Il caso del Gorgonzola DOP dimostra quanto oggi il patrimonio agroalimentare italiano sia esposto a nuove sfide internazionali. Il Gorgonzola è infatti una Denominazione di Origine Protetta, registrata a livello europeo e legata a una precisa zona di produzione tra Piemonte e Lombardia. Il disciplinare stabilisce che la DOP “Gorgonzola” è riservata a un formaggio prodotto con latte vaccino intero e secondo regole ben definite.
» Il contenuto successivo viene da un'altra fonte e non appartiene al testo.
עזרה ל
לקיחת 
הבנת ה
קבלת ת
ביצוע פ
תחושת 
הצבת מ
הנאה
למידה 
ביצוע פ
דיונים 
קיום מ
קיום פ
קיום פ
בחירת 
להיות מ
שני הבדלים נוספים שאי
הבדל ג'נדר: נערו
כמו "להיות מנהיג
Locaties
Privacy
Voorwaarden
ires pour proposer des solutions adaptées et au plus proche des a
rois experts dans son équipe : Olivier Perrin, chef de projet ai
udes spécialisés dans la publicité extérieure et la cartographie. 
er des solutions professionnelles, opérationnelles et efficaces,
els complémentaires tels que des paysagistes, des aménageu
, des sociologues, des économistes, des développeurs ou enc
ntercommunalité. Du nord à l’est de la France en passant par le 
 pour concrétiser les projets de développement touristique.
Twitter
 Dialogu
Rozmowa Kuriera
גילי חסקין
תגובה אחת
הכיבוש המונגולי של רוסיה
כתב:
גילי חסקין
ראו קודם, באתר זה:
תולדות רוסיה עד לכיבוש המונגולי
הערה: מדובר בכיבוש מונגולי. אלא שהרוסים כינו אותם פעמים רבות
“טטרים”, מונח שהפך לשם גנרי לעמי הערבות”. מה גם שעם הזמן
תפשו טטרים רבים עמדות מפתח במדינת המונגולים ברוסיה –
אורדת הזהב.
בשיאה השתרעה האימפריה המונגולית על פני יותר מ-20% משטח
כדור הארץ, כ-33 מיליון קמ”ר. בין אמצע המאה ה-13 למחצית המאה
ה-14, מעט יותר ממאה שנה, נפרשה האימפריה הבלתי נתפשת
Negli ultimi mesi, il dibattito sull’accordo commerciale tra Stati Uniti e Argentina ha acceso l’attenzione sul rischio che alcune denominazioni italiane possano essere indebolite all’estero, aprendo spazi a prodotti di imitazione o di “Italian sounding”. Secondo diverse analisi, nomi storici del Made in Italy potrebbero trovarsi in una posizione più fragile in alcuni mercati internazionali.

In questo scenario, il caso PANISCIA assume un valore particolare.

A differenza del Gorgonzola, che è tutelato come DOP, PANISCIA è stata registrata come marchio presso l’UIBM nel 2017. Questo significa che PANISCIA non dipende soltanto dal sistema delle denominazioni geografiche, ma dispone di un titolo autonomo di proprietà industriale: il marchio registrato.

Questa scelta può rappresentare una strategia importante per difendere un nome legato alla tradizione gastronomica italiana. Un marchio registrato permette infatti di costruire identità, riconoscibilità, valore commerciale e tutela contro eventuali usi impropri del nome nei territori in cui il marchio è valido.

Il confronto tra Gorgonzola DOP e PANISCIA marchio registrato UIBM aiuta a comprendere una cosa fondamentale: oggi il Made in Italy deve essere protetto con più strumenti. Le DOP e le IGP sono fondamentali per difendere le produzioni territoriali certificate, ma anche il marchio registrato può diventare una barriera preziosa contro imitazioni, appropriazioni e fenomeni di Italian sounding.

PANISCIA, grazie alla registrazione UIBM del 2017, si presenta quindi come un caso diverso: un nome della tradizione novarese che ha scelto la strada della tutela commerciale per rafforzare la propria identità e prepararsi alle sfide dei mercati nazionali e internazionali.

In un mondo dove il cibo italiano è sempre più imitato, registrare e difendere un marchio non è solo un atto burocratico. È un gesto culturale, economico e strategico. Significa proteggere una storia, un territorio, una ricetta e un nome.

E PANISCIA, oggi, può raccontare proprio questo: la tradizione che guarda avanti.